Write the records out again. Match them exactly.

──────────────────────────────

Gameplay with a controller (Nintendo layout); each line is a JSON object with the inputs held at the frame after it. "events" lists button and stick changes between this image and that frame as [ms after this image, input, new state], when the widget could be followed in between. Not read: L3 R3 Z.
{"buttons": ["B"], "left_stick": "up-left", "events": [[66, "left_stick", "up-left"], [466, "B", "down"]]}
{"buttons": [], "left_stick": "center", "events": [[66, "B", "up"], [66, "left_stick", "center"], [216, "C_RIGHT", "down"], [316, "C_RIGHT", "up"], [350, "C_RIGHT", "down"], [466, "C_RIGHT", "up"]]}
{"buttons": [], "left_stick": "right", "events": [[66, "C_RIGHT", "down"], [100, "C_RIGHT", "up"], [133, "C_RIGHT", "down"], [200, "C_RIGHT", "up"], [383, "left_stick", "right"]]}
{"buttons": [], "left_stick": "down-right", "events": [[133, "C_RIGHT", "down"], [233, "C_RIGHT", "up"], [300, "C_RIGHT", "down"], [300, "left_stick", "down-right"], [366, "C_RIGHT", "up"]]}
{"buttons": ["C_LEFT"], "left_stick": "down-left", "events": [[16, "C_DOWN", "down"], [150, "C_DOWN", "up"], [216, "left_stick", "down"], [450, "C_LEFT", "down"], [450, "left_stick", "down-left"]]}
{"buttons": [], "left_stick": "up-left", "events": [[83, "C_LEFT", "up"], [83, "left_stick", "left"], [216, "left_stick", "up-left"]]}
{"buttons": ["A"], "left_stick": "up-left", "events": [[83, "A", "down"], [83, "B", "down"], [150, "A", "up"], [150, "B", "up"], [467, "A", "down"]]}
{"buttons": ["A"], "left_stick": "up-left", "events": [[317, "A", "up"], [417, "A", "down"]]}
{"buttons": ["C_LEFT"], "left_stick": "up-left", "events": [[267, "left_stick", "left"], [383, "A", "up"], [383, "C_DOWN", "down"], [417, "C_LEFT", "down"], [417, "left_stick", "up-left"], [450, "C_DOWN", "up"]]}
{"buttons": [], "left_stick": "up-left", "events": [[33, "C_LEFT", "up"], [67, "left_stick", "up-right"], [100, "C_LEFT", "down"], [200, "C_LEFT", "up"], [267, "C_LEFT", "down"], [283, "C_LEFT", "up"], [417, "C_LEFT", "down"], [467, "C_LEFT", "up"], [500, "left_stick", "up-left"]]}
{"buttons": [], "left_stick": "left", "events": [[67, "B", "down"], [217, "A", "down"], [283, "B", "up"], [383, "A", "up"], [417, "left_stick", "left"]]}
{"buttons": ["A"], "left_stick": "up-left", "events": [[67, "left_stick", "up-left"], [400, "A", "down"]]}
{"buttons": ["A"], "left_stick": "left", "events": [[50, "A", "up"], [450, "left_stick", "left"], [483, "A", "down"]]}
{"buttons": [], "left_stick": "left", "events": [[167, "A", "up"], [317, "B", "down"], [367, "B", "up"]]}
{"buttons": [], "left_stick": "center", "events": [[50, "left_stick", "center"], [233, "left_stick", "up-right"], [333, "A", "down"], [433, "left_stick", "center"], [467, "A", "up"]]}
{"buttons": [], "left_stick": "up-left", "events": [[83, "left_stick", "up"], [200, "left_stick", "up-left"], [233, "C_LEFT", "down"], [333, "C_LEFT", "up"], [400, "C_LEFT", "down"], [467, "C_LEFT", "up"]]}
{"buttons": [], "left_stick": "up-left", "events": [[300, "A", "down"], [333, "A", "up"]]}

──────────────────────────────

▸ OUTPUT FOR THIS EXERCISE:
Gameplay with a controller (Nintendo layout); each line is a JSON object with the inputs held at the frame after it. "events" lists button and stick changes between this image and that frame as [ms after this image, input, new state], when the widget could be followed in between. Not read: L3 R3 Z.
{"buttons": ["B"], "left_stick": "up-left", "events": [[66, "left_stick", "up-left"], [466, "B", "down"]]}
{"buttons": [], "left_stick": "center", "events": [[66, "B", "up"], [66, "left_stick", "center"], [216, "C_RIGHT", "down"], [316, "C_RIGHT", "up"], [350, "C_RIGHT", "down"], [466, "C_RIGHT", "up"]]}
{"buttons": [], "left_stick": "right", "events": [[66, "C_RIGHT", "down"], [100, "C_RIGHT", "up"], [133, "C_RIGHT", "down"], [200, "C_RIGHT", "up"], [383, "left_stick", "right"]]}
{"buttons": [], "left_stick": "down-right", "events": [[133, "C_RIGHT", "down"], [233, "C_RIGHT", "up"], [300, "C_RIGHT", "down"], [300, "left_stick", "down-right"], [366, "C_RIGHT", "up"]]}
{"buttons": ["C_LEFT"], "left_stick": "down-left", "events": [[16, "C_DOWN", "down"], [150, "C_DOWN", "up"], [216, "left_stick", "down"], [450, "C_LEFT", "down"], [450, "left_stick", "down-left"]]}
{"buttons": [], "left_stick": "up-left", "events": [[83, "C_LEFT", "up"], [83, "left_stick", "left"], [216, "left_stick", "up-left"]]}
{"buttons": ["A"], "left_stick": "up-left", "events": [[83, "A", "down"], [83, "B", "down"], [150, "A", "up"], [150, "B", "up"], [467, "A", "down"]]}
{"buttons": ["A"], "left_stick": "up-left", "events": [[317, "A", "up"], [417, "A", "down"]]}
{"buttons": ["C_LEFT"], "left_stick": "up-left", "events": [[267, "left_stick", "left"], [383, "A", "up"], [383, "C_DOWN", "down"], [417, "C_LEFT", "down"], [417, "left_stick", "up-left"], [450, "C_DOWN", "up"]]}
{"buttons": [], "left_stick": "up-left", "events": [[33, "C_LEFT", "up"], [67, "left_stick", "up-right"], [100, "C_LEFT", "down"], [200, "C_LEFT", "up"], [267, "C_LEFT", "down"], [283, "C_LEFT", "up"], [417, "C_LEFT", "down"], [467, "C_LEFT", "up"], [500, "left_stick", "up-left"]]}
{"buttons": [], "left_stick": "left", "events": [[67, "B", "down"], [217, "A", "down"], [283, "B", "up"], [383, "A", "up"], [417, "left_stick", "left"]]}
{"buttons": ["A"], "left_stick": "up-left", "events": [[67, "left_stick", "up-left"], [400, "A", "down"]]}
{"buttons": ["A"], "left_stick": "left", "events": [[50, "A", "up"], [450, "left_stick", "left"], [483, "A", "down"]]}
{"buttons": [], "left_stick": "left", "events": [[167, "A", "up"], [317, "B", "down"], [367, "B", "up"]]}
{"buttons": [], "left_stick": "center", "events": [[50, "left_stick", "center"], [233, "left_stick", "up-right"], [333, "A", "down"], [433, "left_stick", "center"], [467, "A", "up"]]}
{"buttons": [], "left_stick": "up-left", "events": [[83, "left_stick", "up"], [200, "left_stick", "up-left"], [233, "C_LEFT", "down"], [333, "C_LEFT", "up"], [400, "C_LEFT", "down"], [467, "C_LEFT", "up"]]}
{"buttons": [], "left_stick": "up-left", "events": [[300, "A", "down"], [333, "A", "up"]]}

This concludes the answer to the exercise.